= Jis Lahore Nai Vekhya, O Jamya E Nai =

1989 play by Asghar Wajahat

Jis Lahore Nai Vekhya, O Jamya E Nai is a 1989 play by Professor Asghar Wajahat. It premiered at multiple locations - Lahore, Karachi, New York, Dubai and all over India - in 1989 and played thereafter all over the world.

== Synopsis ==
The play opens in Lahore in the West Punjab province of Pakistan, just after the 1947 Partition of India and the subsequent division of the Punjab province. Both India and the newly formed Pakistan are grappling with a massive refugee crisis, as displaced families seek new homes. Sikander Mirza and his Muslim family, forced to leave their beloved city of Lucknow in the United Provinces state of India, are allotted a beautiful haveli in Lahore that once belonged to a Punjabi Hindu family.

As Sikander, his wife, Hameeda, their son, Javed, and daughter, Tanvir, begin exploring their new home, they are shocked when an old woman emerges. She seems to have been abandoned by her family when they left for East Punjab in India. Only known as Mai (or mother), she claims to be the true owner of the haveli and accuses Sikander and his family of trespassing, refusing to leave. This central conflict is set against a backdrop of rising communalism, personified by Yaqoob Pehalwan, a self-proclaimed defender of Islam. When Pehalwan learns a Hindu woman is living in the haveli, he becomes enraged and tries to extort money from Sikander, threatening to harm her. In contrast, the character of a local Maulvi, Ikramuddin, represents the compassionate side of Islam, advocating for peace and respect.
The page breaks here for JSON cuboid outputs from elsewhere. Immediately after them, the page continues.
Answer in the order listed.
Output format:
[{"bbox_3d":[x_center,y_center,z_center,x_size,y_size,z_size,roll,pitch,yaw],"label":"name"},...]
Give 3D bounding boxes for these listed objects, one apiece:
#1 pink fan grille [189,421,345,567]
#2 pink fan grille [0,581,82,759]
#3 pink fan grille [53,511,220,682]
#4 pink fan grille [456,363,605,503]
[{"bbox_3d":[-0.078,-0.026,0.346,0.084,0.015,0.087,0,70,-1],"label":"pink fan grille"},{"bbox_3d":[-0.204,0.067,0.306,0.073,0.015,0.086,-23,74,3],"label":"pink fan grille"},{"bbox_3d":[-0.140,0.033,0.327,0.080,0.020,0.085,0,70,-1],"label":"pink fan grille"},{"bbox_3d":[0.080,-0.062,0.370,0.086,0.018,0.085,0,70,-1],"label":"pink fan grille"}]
Woven into this story is Nasir Kazmi, a refugee poet from Ambala in the East Punjab state of India, who wanders the city at night, pouring out his sorrow and nostalgia through his poetry. He often confronts Pehalwan at a local tea stall, symbolizing the struggle between humanity's wounded soul and the forces of hatred. Over time, the animosity between the Mirza family and the old woman transforms into a warm friendship. She becomes a part of their lives, maintaining her routines of daily holy baths in the Ravi river and helping neighbours with traditional remedies. The women of the haveli and neighbourhood enjoy her company, sharing stories and debating the merits of their respective hometowns.
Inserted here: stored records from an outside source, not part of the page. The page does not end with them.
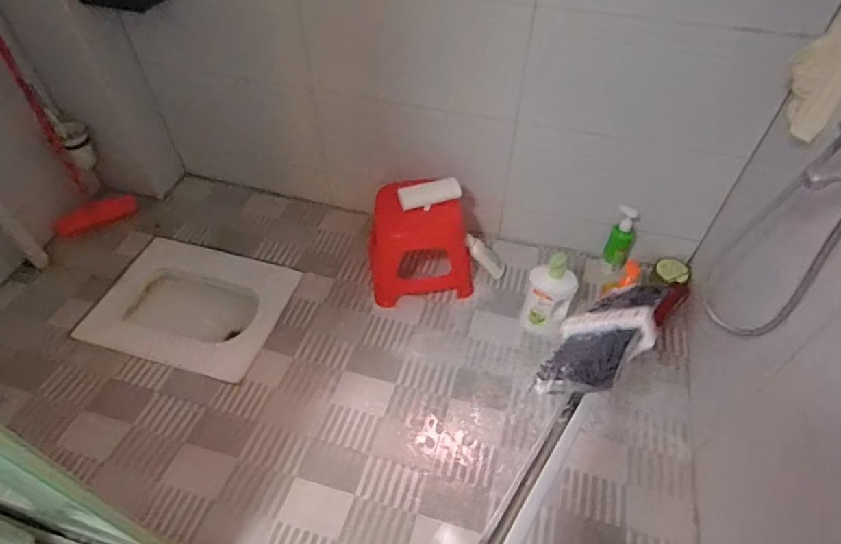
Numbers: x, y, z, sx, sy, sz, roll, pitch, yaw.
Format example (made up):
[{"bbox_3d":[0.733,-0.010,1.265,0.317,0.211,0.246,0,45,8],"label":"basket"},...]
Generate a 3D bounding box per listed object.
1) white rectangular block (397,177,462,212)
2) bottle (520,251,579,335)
[{"bbox_3d":[0.026,-0.216,1.431,0.167,0.051,0.053,-18,52,-13],"label":"white rectangular block"},{"bbox_3d":[0.351,0.060,1.394,0.125,0.260,0.091,17,53,15],"label":"bottle"}]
However, Pehalwan's hatred remains. He is determined to get rid of the old Hindu woman even though the Maulvi persuades him to follow the teachings of Islam and respect her. In the end, the old woman passes away. In a powerful display of unity, the Maulvi suggests that her last rites be performed according to the Hindu tradition. Enraged, Pehalwan and his goons assassinate the Maulvi. Even with threats from Pehalwan and the sinister forces of communalism, Sikander, his family, and the kind people of Lahore unite to perform her last rites as per Hindu traditions. Sikander lights her funeral pyre on the banks of the Ravi River, a final tribute to their shared humanity.

==Film adaptation==

===Batwara 1947===

A film adaptation titled Batwara 1947 directed by Rajkumar Santoshi starring Sunny Deol, Preity Zinta, and Shabana Azmi will release on 13 August 2026.